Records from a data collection
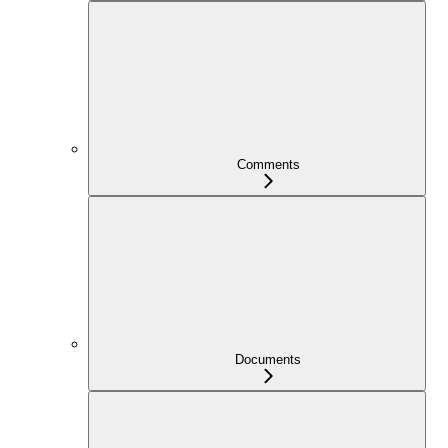
Comments
Documents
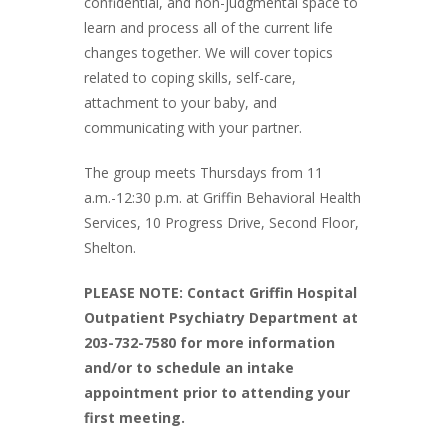
confidential, and non-judgmental space to
learn and process all of the current life
changes together. We will cover topics
related to coping skills, self-care,
attachment to your baby, and
communicating with your partner.
The group meets Thursdays from 11
a.m.-12:30 p.m. at Griffin Behavioral Health
Services, 10 Progress Drive, Second Floor,
Shelton.
PLEASE NOTE: Contact Griffin Hospital
Outpatient Psychiatry Department at
203-732-7580 for more information
and/or to schedule an intake
appointment prior to attending your
first meeting.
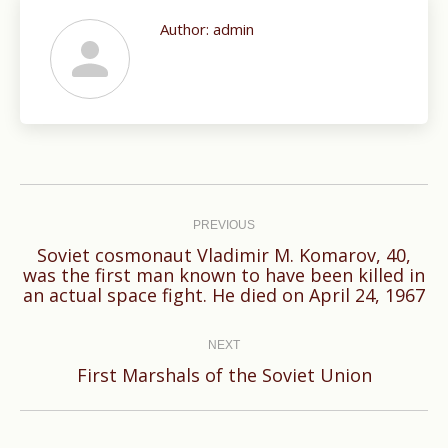
Author:
admin
Post
navigation
PREVIOUS
Soviet cosmonaut Vladimir M. Komarov, 40,
Previous
was the first man known to have been killed in
an actual space fight. He died on April 24, 1967
post:
NEXT
Next
First Marshals of the Soviet Union
post:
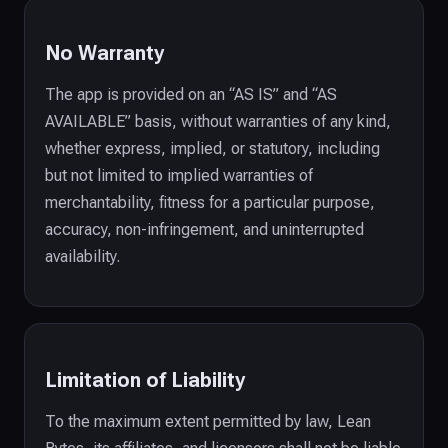
No Warranty
The app is provided on an “AS IS” and “AS
AVAILABLE” basis, without warranties of any kind,
whether express, implied, or statutory, including
but not limited to implied warranties of
merchantability, fitness for a particular purpose,
accuracy, non-infringement, and uninterrupted
availability.
Limitation of Liability
To the maximum extent permitted by law, Lean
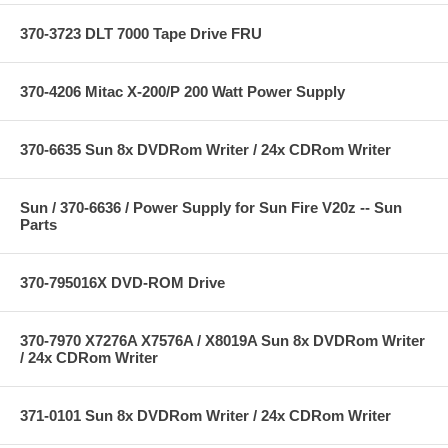
370-3723 DLT 7000 Tape Drive FRU
370-4206 Mitac X-200/P 200 Watt Power Supply
370-6635 Sun 8x DVDRom Writer / 24x CDRom Writer
Sun / 370-6636 / Power Supply for Sun Fire V20z -- Sun
Parts
370-795016X DVD-ROM Drive
370-7970 X7276A X7576A / X8019A Sun 8x DVDRom Writer
/ 24x CDRom Writer
371-0101 Sun 8x DVDRom Writer / 24x CDRom Writer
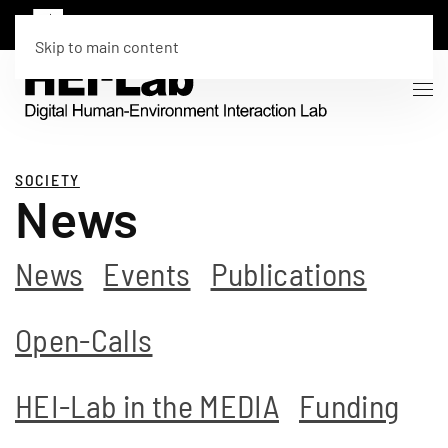
Skip to main content
SOCIETY
News
News
Events
Publications
Open-Calls
HEI-Lab in the MEDIA
Funding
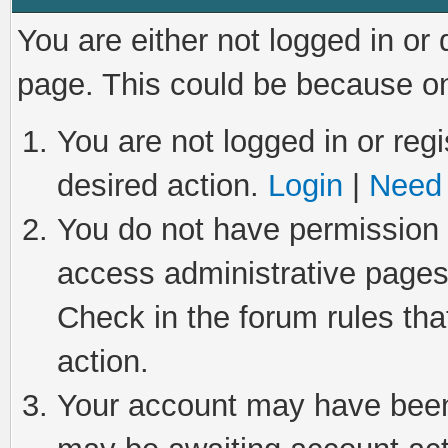
You are either not logged in or
page. This could be because on
You are not logged in or regi
desired action.
Login
|
Need 
You do not have permission t
access administrative pages
Check in the forum rules tha
action.
Your account may have been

**EXERCISE BRIEF:**
Copy out every entry above verbatim. Leave each picture out.

**YOUR SOLUTION:**
Comments
Documents
confidential, and non-judgmental space to
learn and process all of the current life
changes together. We will cover topics
related to coping skills, self-care,
attachment to your baby, and
communicating with your partner.
The group meets Thursdays from 11
a.m.-12:30 p.m. at Griffin Behavioral Health
Services, 10 Progress Drive, Second Floor,
Shelton.
PLEASE NOTE: Contact Griffin Hospital
Outpatient Psychiatry Department at
203-732-7580 for more information
and/or to schedule an intake
appointment prior to attending your
first meeting.
Author:
admin
Post
navigation
PREVIOUS
Soviet cosmonaut Vladimir M. Komarov, 40,
Previous
was the first man known to have been killed in
an actual space fight. He died on April 24, 1967
post:
NEXT
Next
First Marshals of the Soviet Union
post:
No Warranty
The app is provided on an “AS IS” and “AS
AVAILABLE” basis, without warranties of any kind,
whether express, implied, or statutory, including
but not limited to implied warranties of
merchantability, fitness for a particular purpose,
accuracy, non-infringement, and uninterrupted
availability.
Limitation of Liability
To the maximum extent permitted by law, Lean
370-3723 DLT 7000 Tape Drive FRU
370-4206 Mitac X-200/P 200 Watt Power Supply
370-6635 Sun 8x DVDRom Writer / 24x CDRom Writer
Sun / 370-6636 / Power Supply for Sun Fire V20z -- Sun
Parts
370-795016X DVD-ROM Drive
370-7970 X7276A X7576A / X8019A Sun 8x DVDRom Writer
/ 24x CDRom Writer
371-0101 Sun 8x DVDRom Writer / 24x CDRom Writer
Skip to main content
SOCIETY
News
News
Events
Publications
Open-Calls
HEI-Lab in the MEDIA
Funding
You are either not logged in or
page. This could be because on
You are not logged in or regi
desired action.
Login
|
Need 
You do not have permission t
access administrative pages
Check in the forum rules tha
action.
Your account may have been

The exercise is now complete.